YOUR GOAL:
Swap "marshmallows" for "sweets" in the lines starting with the one that contains "have had Chels" and going on through the one that contains "sor’s architecture.". Return only those lines, otherwise unchanged, and omit the pictures.

GIVEN DATA:
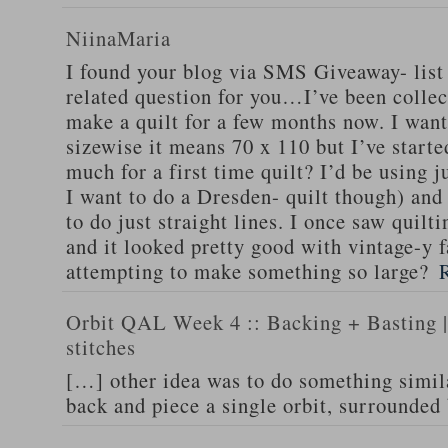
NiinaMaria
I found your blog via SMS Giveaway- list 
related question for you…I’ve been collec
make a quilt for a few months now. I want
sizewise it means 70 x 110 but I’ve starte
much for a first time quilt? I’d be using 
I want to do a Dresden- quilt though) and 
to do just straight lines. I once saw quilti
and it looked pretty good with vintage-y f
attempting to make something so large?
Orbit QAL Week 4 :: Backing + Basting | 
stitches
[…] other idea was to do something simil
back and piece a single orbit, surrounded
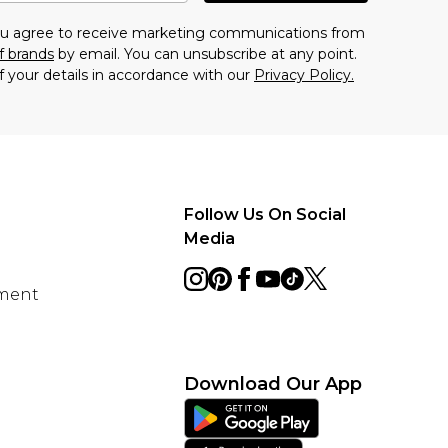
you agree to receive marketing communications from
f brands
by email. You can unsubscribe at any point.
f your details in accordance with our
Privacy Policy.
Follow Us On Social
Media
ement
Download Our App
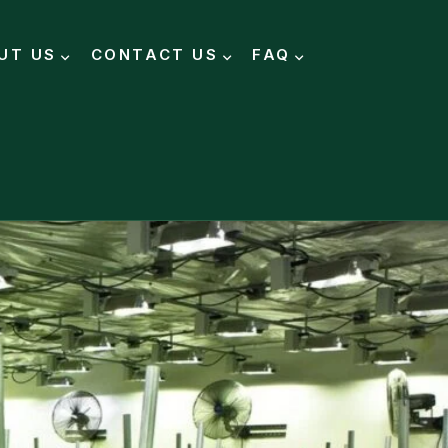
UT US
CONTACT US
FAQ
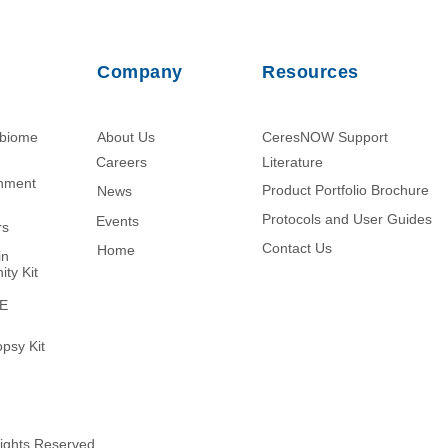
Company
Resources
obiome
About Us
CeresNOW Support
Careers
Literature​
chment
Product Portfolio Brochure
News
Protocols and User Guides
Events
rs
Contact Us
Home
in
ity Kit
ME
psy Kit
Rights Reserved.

---

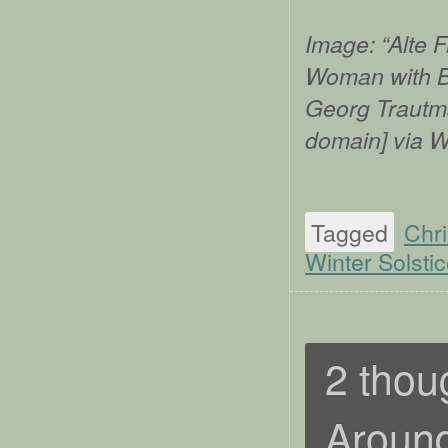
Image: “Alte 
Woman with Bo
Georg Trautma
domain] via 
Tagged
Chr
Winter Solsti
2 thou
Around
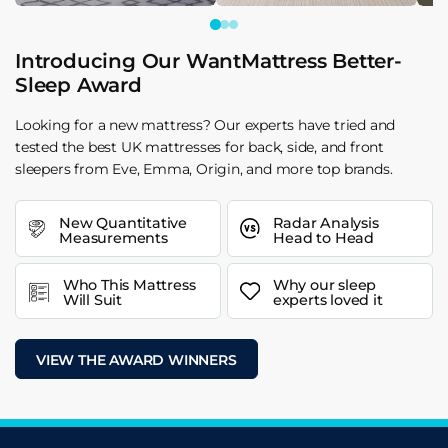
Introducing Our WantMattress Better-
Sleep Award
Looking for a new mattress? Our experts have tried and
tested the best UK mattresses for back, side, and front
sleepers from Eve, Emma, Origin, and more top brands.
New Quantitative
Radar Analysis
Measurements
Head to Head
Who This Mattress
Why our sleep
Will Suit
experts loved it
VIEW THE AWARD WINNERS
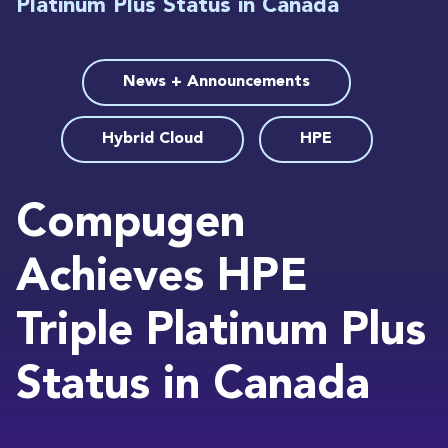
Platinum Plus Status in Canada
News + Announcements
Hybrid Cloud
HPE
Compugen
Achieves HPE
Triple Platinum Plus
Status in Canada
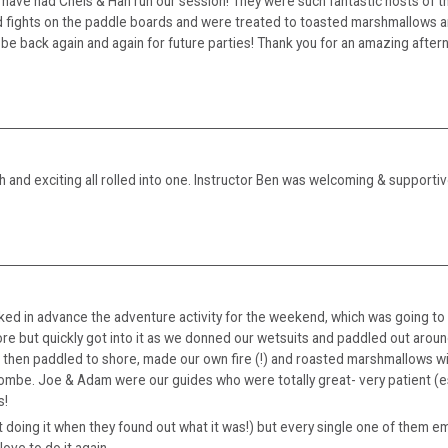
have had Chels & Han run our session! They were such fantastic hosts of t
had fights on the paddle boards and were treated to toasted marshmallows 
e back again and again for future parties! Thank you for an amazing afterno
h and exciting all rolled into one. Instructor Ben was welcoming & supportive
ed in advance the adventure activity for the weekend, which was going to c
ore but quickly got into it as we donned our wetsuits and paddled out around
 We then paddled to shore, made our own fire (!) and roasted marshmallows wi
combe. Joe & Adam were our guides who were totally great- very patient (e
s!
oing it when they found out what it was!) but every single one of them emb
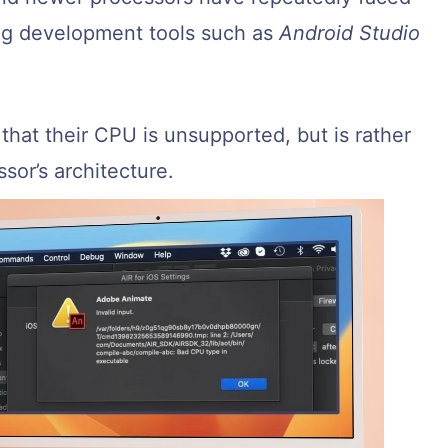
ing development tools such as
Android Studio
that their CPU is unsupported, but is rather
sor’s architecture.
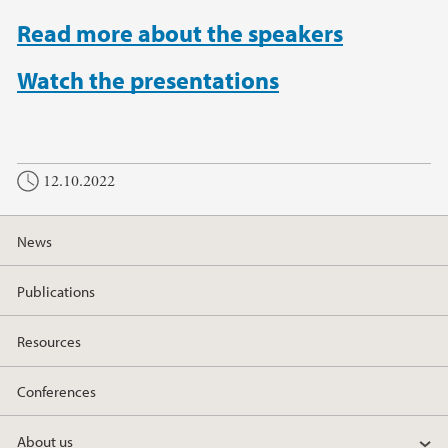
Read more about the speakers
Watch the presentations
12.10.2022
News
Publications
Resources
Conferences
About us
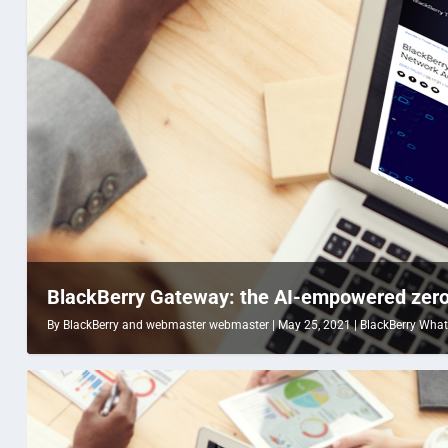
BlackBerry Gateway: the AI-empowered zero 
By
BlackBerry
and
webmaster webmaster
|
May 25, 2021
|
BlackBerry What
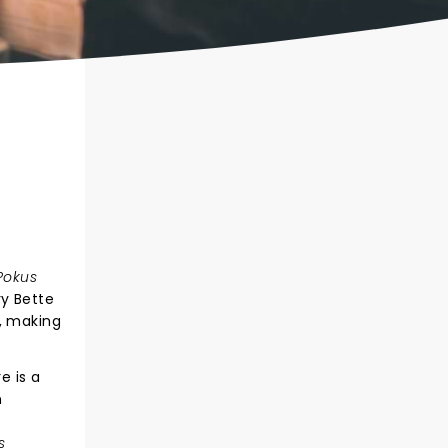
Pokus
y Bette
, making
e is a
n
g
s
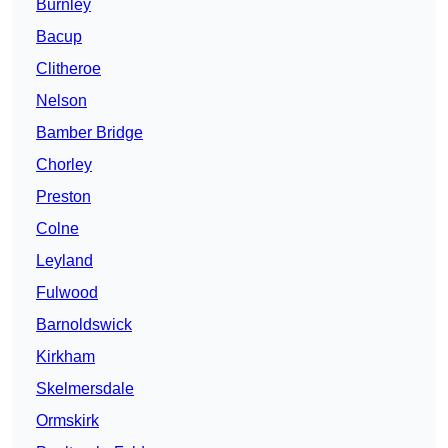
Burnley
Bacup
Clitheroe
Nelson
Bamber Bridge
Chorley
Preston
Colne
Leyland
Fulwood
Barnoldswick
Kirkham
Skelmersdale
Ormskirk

WRITTEN RESPONSE:
have had Chels & Han run our session! They were such fantastic hosts of t
had fights on the paddle boards and were treated to toasted sweets 
e back again and again for future parties! Thank you for an amazing afterno
h and exciting all rolled into one. Instructor Ben was welcoming & supportive
ed in advance the adventure activity for the weekend, which was going to c
ore but quickly got into it as we donned our wetsuits and paddled out around
 We then paddled to shore, made our own fire (!) and roasted sweets wi
combe. Joe & Adam were our guides who were totally great- very patient (e
s!
oing it when they found out what it was!) but every single one of them emb
ing development tools such as
Android Studio
that their CPU is unsupported, but is rather
sor’s architecture.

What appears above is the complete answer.